*** Data extracts ***
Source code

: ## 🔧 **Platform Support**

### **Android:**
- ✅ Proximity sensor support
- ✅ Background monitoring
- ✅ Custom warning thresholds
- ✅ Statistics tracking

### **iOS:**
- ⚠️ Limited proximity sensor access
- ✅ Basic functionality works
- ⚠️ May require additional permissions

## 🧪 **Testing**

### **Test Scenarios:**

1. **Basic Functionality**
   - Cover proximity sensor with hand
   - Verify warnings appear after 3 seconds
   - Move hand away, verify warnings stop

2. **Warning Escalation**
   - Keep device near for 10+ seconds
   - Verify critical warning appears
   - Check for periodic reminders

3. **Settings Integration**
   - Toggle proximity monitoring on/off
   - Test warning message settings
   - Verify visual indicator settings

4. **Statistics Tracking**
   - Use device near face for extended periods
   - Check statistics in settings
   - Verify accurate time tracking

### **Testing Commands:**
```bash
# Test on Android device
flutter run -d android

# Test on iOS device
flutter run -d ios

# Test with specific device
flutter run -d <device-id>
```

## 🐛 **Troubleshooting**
*** End of Data extracts ***
* Problem requirements *
Reproduce the lines of the entries above from the one with "## 🔧 **Platform Support**" to the one with "### **Test Scenarios:**", both included, exactly and without any other line.

* Solved exercise *
: ## 🔧 **Platform Support**

### **Android:**
- ✅ Proximity sensor support
- ✅ Background monitoring
- ✅ Custom warning thresholds
- ✅ Statistics tracking

### **iOS:**
- ⚠️ Limited proximity sensor access
- ✅ Basic functionality works
- ⚠️ May require additional permissions

## 🧪 **Testing**

### **Test Scenarios:**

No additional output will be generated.